BEGIN Exercise input

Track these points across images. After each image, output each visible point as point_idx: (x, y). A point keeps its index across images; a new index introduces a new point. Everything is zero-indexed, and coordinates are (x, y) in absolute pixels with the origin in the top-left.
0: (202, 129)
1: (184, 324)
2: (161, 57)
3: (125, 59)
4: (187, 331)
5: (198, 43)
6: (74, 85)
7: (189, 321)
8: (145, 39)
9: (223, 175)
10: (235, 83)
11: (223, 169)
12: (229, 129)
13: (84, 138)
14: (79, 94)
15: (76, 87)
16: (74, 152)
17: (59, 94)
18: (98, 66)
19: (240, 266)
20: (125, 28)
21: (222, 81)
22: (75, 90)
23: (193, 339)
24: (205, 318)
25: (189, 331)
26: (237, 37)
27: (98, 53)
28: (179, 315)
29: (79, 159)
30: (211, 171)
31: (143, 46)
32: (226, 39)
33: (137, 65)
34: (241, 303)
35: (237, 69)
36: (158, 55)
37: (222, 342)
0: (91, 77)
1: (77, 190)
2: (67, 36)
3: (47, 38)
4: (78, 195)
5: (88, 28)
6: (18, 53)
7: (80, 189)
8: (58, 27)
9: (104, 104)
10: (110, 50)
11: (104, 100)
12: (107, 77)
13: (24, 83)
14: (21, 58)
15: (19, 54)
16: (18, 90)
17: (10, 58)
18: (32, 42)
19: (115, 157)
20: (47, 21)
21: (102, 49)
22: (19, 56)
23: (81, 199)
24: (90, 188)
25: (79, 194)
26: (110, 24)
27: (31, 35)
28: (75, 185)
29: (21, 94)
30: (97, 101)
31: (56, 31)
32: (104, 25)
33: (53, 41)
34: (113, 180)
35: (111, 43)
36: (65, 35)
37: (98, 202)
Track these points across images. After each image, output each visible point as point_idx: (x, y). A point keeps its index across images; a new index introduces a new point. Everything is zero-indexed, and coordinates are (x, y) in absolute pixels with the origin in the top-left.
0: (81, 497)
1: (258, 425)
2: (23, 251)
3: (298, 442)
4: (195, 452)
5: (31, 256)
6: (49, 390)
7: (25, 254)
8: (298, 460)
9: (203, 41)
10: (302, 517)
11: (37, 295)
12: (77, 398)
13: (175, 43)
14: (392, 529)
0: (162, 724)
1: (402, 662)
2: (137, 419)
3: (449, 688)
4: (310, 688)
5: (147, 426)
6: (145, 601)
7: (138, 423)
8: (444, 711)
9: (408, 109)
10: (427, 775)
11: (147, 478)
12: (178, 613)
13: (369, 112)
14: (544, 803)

END Exercise input

### Assigned task
All the records, from the first line to the last: repeat them exactly.

### Written solution
Track these points across images. After each image, output each visible point as point_idx: (x, y). A point keeps its index across images; a new index introduces a new point. Everything is zero-indexed, and coordinates are (x, y) in absolute pixels with the origin in the top-left.
0: (202, 129)
1: (184, 324)
2: (161, 57)
3: (125, 59)
4: (187, 331)
5: (198, 43)
6: (74, 85)
7: (189, 321)
8: (145, 39)
9: (223, 175)
10: (235, 83)
11: (223, 169)
12: (229, 129)
13: (84, 138)
14: (79, 94)
15: (76, 87)
16: (74, 152)
17: (59, 94)
18: (98, 66)
19: (240, 266)
20: (125, 28)
21: (222, 81)
22: (75, 90)
23: (193, 339)
24: (205, 318)
25: (189, 331)
26: (237, 37)
27: (98, 53)
28: (179, 315)
29: (79, 159)
30: (211, 171)
31: (143, 46)
32: (226, 39)
33: (137, 65)
34: (241, 303)
35: (237, 69)
36: (158, 55)
37: (222, 342)
0: (91, 77)
1: (77, 190)
2: (67, 36)
3: (47, 38)
4: (78, 195)
5: (88, 28)
6: (18, 53)
7: (80, 189)
8: (58, 27)
9: (104, 104)
10: (110, 50)
11: (104, 100)
12: (107, 77)
13: (24, 83)
14: (21, 58)
15: (19, 54)
16: (18, 90)
17: (10, 58)
18: (32, 42)
19: (115, 157)
20: (47, 21)
21: (102, 49)
22: (19, 56)
23: (81, 199)
24: (90, 188)
25: (79, 194)
26: (110, 24)
27: (31, 35)
28: (75, 185)
29: (21, 94)
30: (97, 101)
31: (56, 31)
32: (104, 25)
33: (53, 41)
34: (113, 180)
35: (111, 43)
36: (65, 35)
37: (98, 202)
Track these points across images. After each image, output each visible point as point_idx: (x, y). A point keeps its index across images; a new index introduces a new point. Everything is zero-indexed, and coordinates are (x, y) in absolute pixels with the origin in the top-left.
0: (81, 497)
1: (258, 425)
2: (23, 251)
3: (298, 442)
4: (195, 452)
5: (31, 256)
6: (49, 390)
7: (25, 254)
8: (298, 460)
9: (203, 41)
10: (302, 517)
11: (37, 295)
12: (77, 398)
13: (175, 43)
14: (392, 529)
0: (162, 724)
1: (402, 662)
2: (137, 419)
3: (449, 688)
4: (310, 688)
5: (147, 426)
6: (145, 601)
7: (138, 423)
8: (444, 711)
9: (408, 109)
10: (427, 775)
11: (147, 478)
12: (178, 613)
13: (369, 112)
14: (544, 803)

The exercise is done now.